Sailed as forecastleman in East Indiaman to India and China in 1738-39. Served as mate of bomb's tender in Hyères Bay around 1743 during the Mediterranean war and by 1747 was in command of a privateer alongside Fortunatus Wright, the most famous of the Liverpool privateers. Sailed with Wright in the private Lowestoft frigate to West Indies in 1750. The Lowestoft was an old 20 gun frigate sold out of the Navy to Wright. Wright was born in Wallasey and was lost at sea in 1757 in command of the St.George privateer.
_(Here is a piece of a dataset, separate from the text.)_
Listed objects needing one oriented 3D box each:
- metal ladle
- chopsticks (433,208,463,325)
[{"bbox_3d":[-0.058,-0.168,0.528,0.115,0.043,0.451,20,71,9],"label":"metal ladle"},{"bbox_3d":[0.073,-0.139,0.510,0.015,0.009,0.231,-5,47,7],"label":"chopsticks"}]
Made Freeman of Liverpool gratis in 1755 'in consideration of his efforts for the better supplying the town with sea fish.

Captain and part-owner of the Liverpool privateer during the first part of the Seven Years War (1756-63). Two years of successful cruises in the Liverpool in the Mediterranean and home waters in 1757-58. Hutchinson was described as 'the ablest and boldest of the Liverpool privateers'. The Liverpool was launched soon after the start of the war. She was a 22 gun frigate (18 of which 12 pounders) with 160-200 men. She was sold in April 1759 and used for the New York - Liverpool trade. There was also a King's ship at this time called the Liverpool as there has been for over 250 years.
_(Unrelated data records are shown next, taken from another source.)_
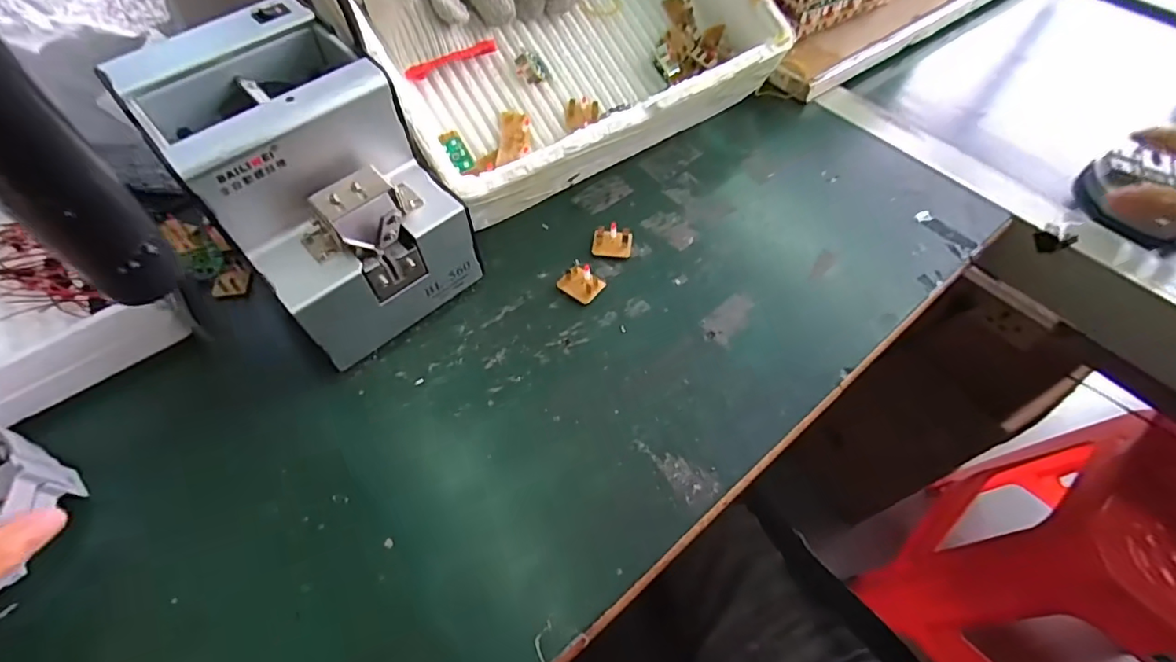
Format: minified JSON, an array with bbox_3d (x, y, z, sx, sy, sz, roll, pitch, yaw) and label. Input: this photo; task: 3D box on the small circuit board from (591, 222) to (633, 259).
[{"bbox_3d":[0.020,-0.072,0.426,0.030,0.011,0.023,7,62,3],"label":"small circuit board"}]

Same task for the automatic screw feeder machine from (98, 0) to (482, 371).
[{"bbox_3d":[-0.177,-0.092,0.362,0.124,0.147,0.182,-36,65,-19],"label":"automatic screw feeder machine"}]

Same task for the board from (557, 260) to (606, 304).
[{"bbox_3d":[-0.005,-0.037,0.406,0.030,0.008,0.025,35,67,17],"label":"board"}]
One of Huthinson's first parabolic lighthouse reflectors on display at Trinity House London (circa. 1763). It is constructed of facets of glass set in plaster.

In 1758, there was an attempt by Hutchinson to 'curb the insolence' of the notable French privateer François Thurot in the Irish Sea by regaining command of the Liverpool from Captain Ward, who had just replaced him. The attempt got nowhere. This was the last privateering adventure by Hutchinson. Thurot was killed in a battle between three British and three French frigates, which he commanded, off the Isle of Man in 1760.

Appointed Dock Master and Water Bailiff on 7 February 1759.

Mirrors tested at Bidston Signal Station in 1763. One of the original mirrors still exists at Trinity House Museum in London.

In 1779 improved on a quick-match priming mechanism for large guns developed originally by Henry Ross, another Liverpool inventor.

Author of the 'Treatise on Practical Seamanship' 1777. Second version 1787.

Instrumental in the establishment of the world's first lifeboat station at Formby, and of Mersey pilotage services and, with Dr. Thomas Houlston of the Liverpool Infirmary, developed early methods of artificial respiration.

In April 1778 commanded the 'Queens Battery' in defence of the town against the American corsair John Paul Jones (who did not appear). The Bidston light was extinguished in this period.

Founded Liverpool Marine Society in 1789 for the benefit of masters of vessels, widows and children. 'Contributor to all the benevolent institutions of the town'. Also proposed, unsuccessfully, Maritime Academies at Liverpool, North Shields and Limehouse, London for students of seamanship.

Inventor of marine equipment (e.g. types of rudder) and commentator on ship design (ships at this time were being built too high with extra decks). Author of a 'Treatise on Naval Architecture'.

Ridge of rock and gravel near Fort Perch Rock, New Brighton named after him. Hutchinson cut away the rock and deepened the channel.

Died 7 February 1801 aged 85 and interred in St.Thomas's churchyard in Park Lane. His Will records that his estate was left to his sister and nephew and makes no mention of a wife or children. In 1777 he described himself as 'a former cook of a collier .... and a seaman who had done his best' which provides an understated obituary. Bryan Blundell (mariner, ship owner and founder of the Blue Coat Hospital) considered Hutchinson's life to be 'one unwearied scene of industrious usefulness'.